Parallels with PyPI and lessons from other ecosystems

Python’s Package Index (PyPI) has faced similar issues. Under PEP 541, PyPI can reserve or block names linked to abuse, deterring re-registration by unrelated parties. ReversingLabs notes the VS Code Marketplace lacks an equivalent safeguard to prevent reuse of names tied to malicious activity. The broader supply chain community has repeatedly seen the impact of identity and ownership gaps—e.g., npm’s event-stream takeover (2018) and the left-pad removal (2016)—which illustrate how namespace control directly affects integrity and availability.

Threat scenarios: name-squatting, typosquatting, and silent replacement

Name reuse raises the likelihood of name-squatting (claiming a legitimate name after deletion), typosquatting (using a lookalike name), and stealthy replacement during search or scripted installs. If a popular extension disappears due to moderation, legal, or operational reasons, adversaries can quickly register the same name, ride prior reputation, and ship loaders, ransomware, or spyware.

How a VS Code brandjacking attack unfolds

A developer sees a familiar extension name in the Marketplace and installs it, overlooking that the publisher has changed or that the publication date is recent.

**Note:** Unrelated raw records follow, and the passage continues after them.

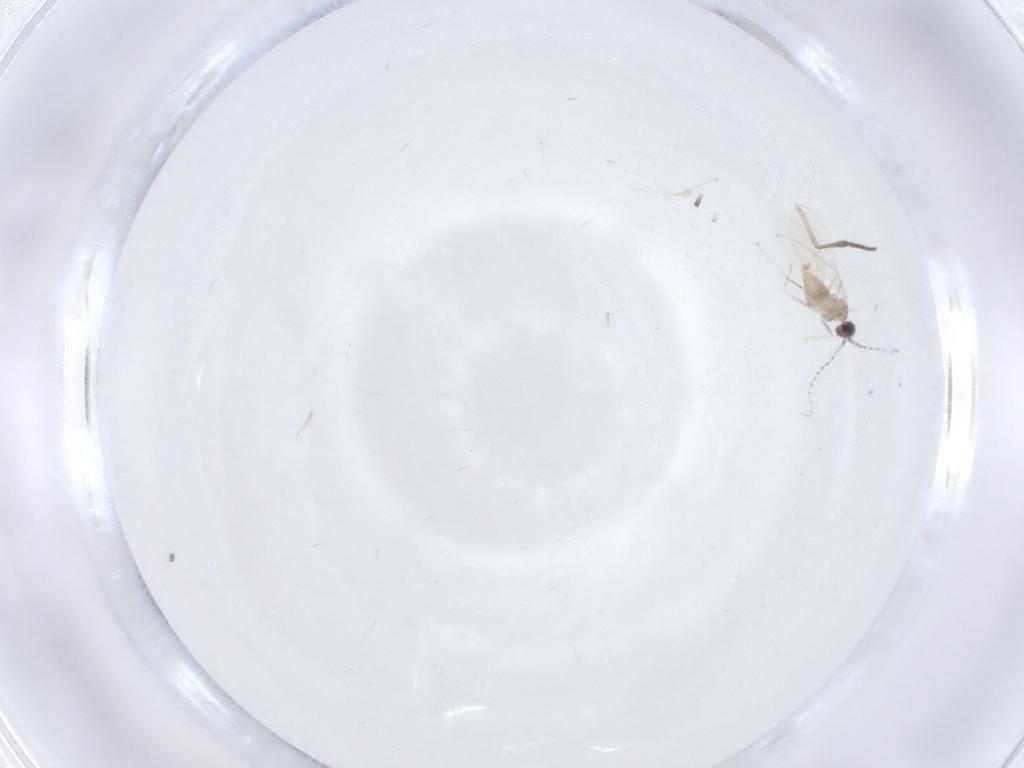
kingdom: Animalia
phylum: Arthropoda
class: Insecta
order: Diptera
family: Cecidomyiidae
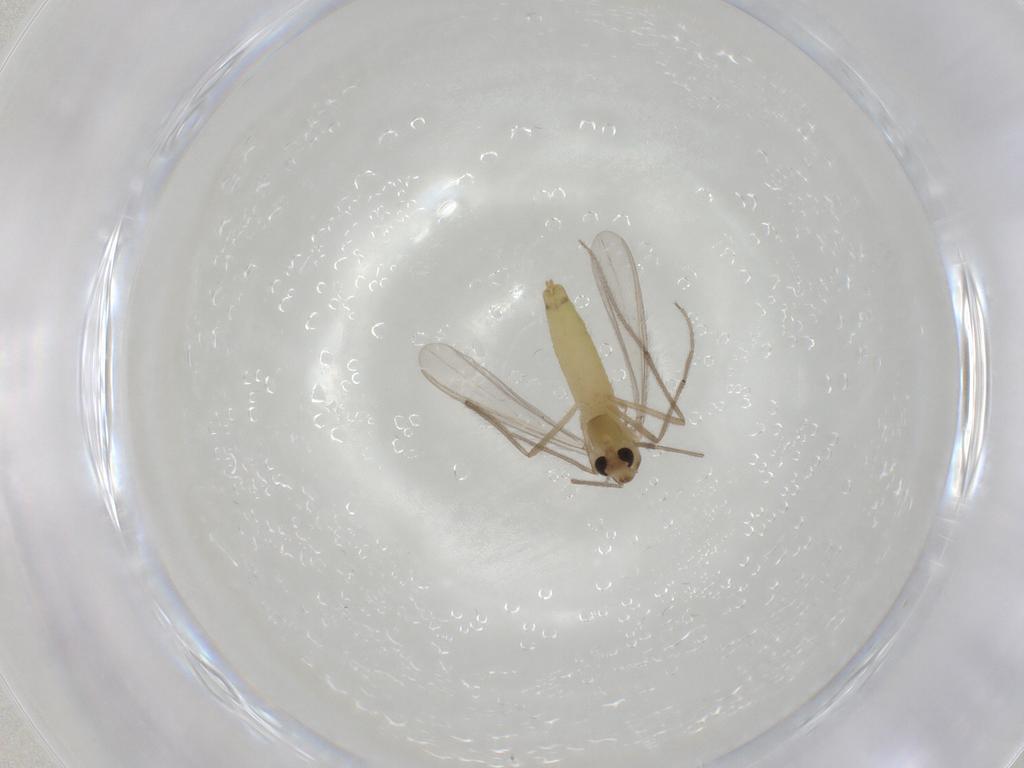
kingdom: Animalia
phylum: Arthropoda
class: Insecta
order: Diptera
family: Chironomidae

Post-install, the extension can request elevated permissions, execute commands via the terminal, and pull a payload over the network. In the observed case, the payload encrypted files in a desktop folder and demanded crypto-based payment, modeling a supply chain compromise via the IDE.

Mitigations for platform owners, organizations, and developers

For the VS Code Marketplace and platform owners: reserve (quarantine) names after deletion; block names previously tied to abuse; strengthen publisher verification and enforce multi-factor authentication; display explicit warnings on re-registering previously deleted names; provide a transparent ownership history; require signed VSIX artifacts and clear capability declarations that surface risky behaviors at install time.

For organizations: adopt an allowlist of verified publishers and extensions; pin dependencies to publisher IDs and specific versions; mirror or proxy the Marketplace via a vetted internal catalog; continuously monitor extension installations and IDE network activity; enforce EDR/AV controls and PowerShell restrictions where feasible to detect or block loader behaviors.

For developers and maintainers: prefer unpublishing over hard deletion to preserve name integrity; use verified publisher accounts with strong authentication; publicize extension fingerprints (name, publisher, version, and hash); sign releases and consider SBOMs for transparency; communicate promptly with users about distribution changes to reduce the chance of impostors filling the gap.

The ahbanC.shiba incident underscores how identity management gaps—in this case, post-deletion name reuse—expand the software supply chain attack surface. Closing the loop with name reservation, stronger publisher verification, transparent ownership histories, and disciplined dependency management will make brandjacking of VS Code extensions far less practical and help prevent malicious loaders from entering trusted developer workflows.